- PROBLEM DESCRIPTION -
Which primary key modes does the page on the PostgreSQL sink connector list as supported?

- DOCUMENT EXTRACT -
= = = = = = =
PostgreSQL Sink Connector for Confluent Cloud¶

The Kafka Connect PostgreSQL Sink connector for Confluent Cloud moves data from an Apache Kafka® topic to a PostgreSQL database. It writes data from a topic in Kafka to a table in the specified PostgreSQL database. Table auto-creation and limited auto-evolution are supported.

Important

After this connector becomes generally available, Confluent Cloud Enterprise customers will need to contact their Confluent Account Executive for more information about using this connector.

Features¶

The PostgreSQL sink connector provides the following features:

Modes: This connector inserts and upserts Kafka records into a PostgreSQL database.
Schemas: The connector supports Avro, JSON Schema, and Protobuf input data formats. Schema Registry must be enabled to use a Schema Registry-based format.
Table and column auto-creation: auto.create and auto-evolve are supported. If tables or columns are missing, they can be created automatically. Table names are created based on Kafka topic names.
Primary key support: Supported PK modes are kafka, none, and record_value. Used in conjunction with the PK Fields property.

You can manage your full-service connector using the Confluent Cloud API. For details, see the Confluent Cloud API documentation.

Refer to Cloud connector limitations for additional information.

Caution

Preview connectors are not currently supported and are not recommended for production use.

Quick Start¶

Use this quick start to get up and running with the Confluent Cloud PostgreSQL sink connector. The quick start provides the basics of selecting the connector and configuring it to stream events to a PostgreSQL database.

Prerequisites

Authorized access to a Confluent Cloud cluster on Amazon Web Services (AWS), Microsoft Azure (Azure), or Google Cloud Platform (GCP).
Authorized access to a PostgreSQL database.
The database and Kafka cluster should be in the same region. If you use a different region, be aware that you may incur additional data transfer charges.
Public inbound traffic access (0.0.0.0/0) must be allowed for the preview version of this connector.
The Confluent Cloud CLI installed and configured for the cluster. See Install the Confluent Cloud CLI.
Schema Registry must be enabled to use a Schema Registry-based format (for example, Avro, JSON_SR (JSON Schema), or Protobuf).

Kafka cluster credentials. You can use one of the following ways to get credentials:
- Create a Confluent Cloud API key and secret. To create a key and secret, go to Kafka API keys in your cluster or you can autogenerate the API key and secret directly in the UI when setting up the connector.
= = = = = = =
- LISTED RECORDS -
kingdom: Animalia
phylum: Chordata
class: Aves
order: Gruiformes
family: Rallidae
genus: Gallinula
= = = = = = =
- FULL RESPONSE -
kafka, none, and record_value